_Objectif_:
Recopiez mot pour mot l'extrait sur la Halle, depuis « Est-ce un lieu » jusqu'à « ouverte à tous. » inclus.

_Extrait du texte_:
------------

C’est un peu tôt pour en parler, mais l’idée générale, c’est de voir comment on peut moduler cette salle, qui peut accueillir presque 17 000 spectateurs, pour proposer des formats de soirée différents. Il y a eu sur ces quinze dernières années l’avènement des festivals. Les gens y vont en bande, en groupe ou en famille. Sur un week-end, sur plusieurs jours. Et ils y vont dans un autre état d’esprit qu’un simple concert. Et donc, pour moi la grande question de la Halle, c’est sa modularité. Est-ce qu’on peut moduler le lieu pour en faire plusieurs espaces : un espace scénique, un espace de convivialité, un espace d’exploration culturelle avec des expos ? Comment peut-on utiliser ce lieu pour créer du lien et transformer le public en spectateurs actifs, qui viendraient ici pour découvrir des artistes, des cultures, faire des rencontres, échanger avec d’autres ? Dans un esprit très populaire car ce lieu est tellement grand qu’il ne peut pas être élitiste. La Halle ne peut pas être seulement un "temple de la musique", il y a tellement à faire découvrir dans les domaines de la danse, du cirque, du théâtre ou du cinéma… Et à la base de tout ça, il y a la liberté d’expression des artistes, la liberté de créer, qui est bien mise à mal avec le COVID.
Est-ce un lieu qui peut jouer un rôle dans la vie du quartier ?
C’est vrai que même si la Halle accueille beaucoup de spectacles avec 500 000 spectateurs par an, certains Lyonnais ne l’ont jamais fréquentée. Et donc, il est clair que j’ai envie de l’ouvrir davantage. J’ai fait des propositions en ce sens à la Ville de Lyon. Ce sont des idées en gestation. Dans cette ère post-COVID, les lieux publics et culturels auront un rôle fort à jouer pour recréer du lien. On peut donc tout à fait imaginer que ce lieu soit davantage ouvert sur le quartier mais aussi sur Lyon et l’agglomération. La Halle est un bien public et appartient aux Lyonnais elle doit donc être ouverte à tous.

------------

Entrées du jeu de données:
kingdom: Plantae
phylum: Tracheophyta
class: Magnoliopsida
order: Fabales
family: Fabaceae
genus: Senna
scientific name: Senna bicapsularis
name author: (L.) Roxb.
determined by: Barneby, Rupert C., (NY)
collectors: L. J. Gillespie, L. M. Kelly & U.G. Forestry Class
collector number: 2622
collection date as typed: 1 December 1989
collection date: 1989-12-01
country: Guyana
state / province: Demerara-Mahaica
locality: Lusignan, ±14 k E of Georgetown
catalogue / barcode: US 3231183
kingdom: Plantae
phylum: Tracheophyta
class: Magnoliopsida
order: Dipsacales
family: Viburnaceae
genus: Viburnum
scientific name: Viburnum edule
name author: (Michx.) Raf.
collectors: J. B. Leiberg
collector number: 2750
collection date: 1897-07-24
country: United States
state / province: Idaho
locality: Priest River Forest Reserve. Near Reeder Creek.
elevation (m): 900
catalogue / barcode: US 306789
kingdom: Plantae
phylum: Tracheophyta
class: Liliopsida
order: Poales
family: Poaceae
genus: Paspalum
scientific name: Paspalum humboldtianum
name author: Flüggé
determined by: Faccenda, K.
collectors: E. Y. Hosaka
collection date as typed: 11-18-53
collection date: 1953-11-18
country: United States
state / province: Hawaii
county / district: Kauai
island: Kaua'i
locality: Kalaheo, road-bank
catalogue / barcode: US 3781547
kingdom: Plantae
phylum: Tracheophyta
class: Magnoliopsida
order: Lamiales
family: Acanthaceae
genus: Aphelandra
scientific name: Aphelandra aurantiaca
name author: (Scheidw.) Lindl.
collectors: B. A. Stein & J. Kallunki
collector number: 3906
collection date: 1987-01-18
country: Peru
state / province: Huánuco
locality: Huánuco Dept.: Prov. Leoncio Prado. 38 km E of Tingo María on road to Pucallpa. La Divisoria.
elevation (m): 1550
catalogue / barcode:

------------

_Résultat attendu_:
Est-ce un lieu qui peut jouer un rôle dans la vie du quartier ?
C’est vrai que même si la Halle accueille beaucoup de spectacles avec 500 000 spectateurs par an, certains Lyonnais ne l’ont jamais fréquentée. Et donc, il est clair que j’ai envie de l’ouvrir davantage. J’ai fait des propositions en ce sens à la Ville de Lyon. Ce sont des idées en gestation. Dans cette ère post-COVID, les lieux publics et culturels auront un rôle fort à jouer pour recréer du lien. On peut donc tout à fait imaginer que ce lieu soit davantage ouvert sur le quartier mais aussi sur Lyon et l’agglomération. La Halle est un bien public et appartient aux Lyonnais elle doit donc être ouverte à tous.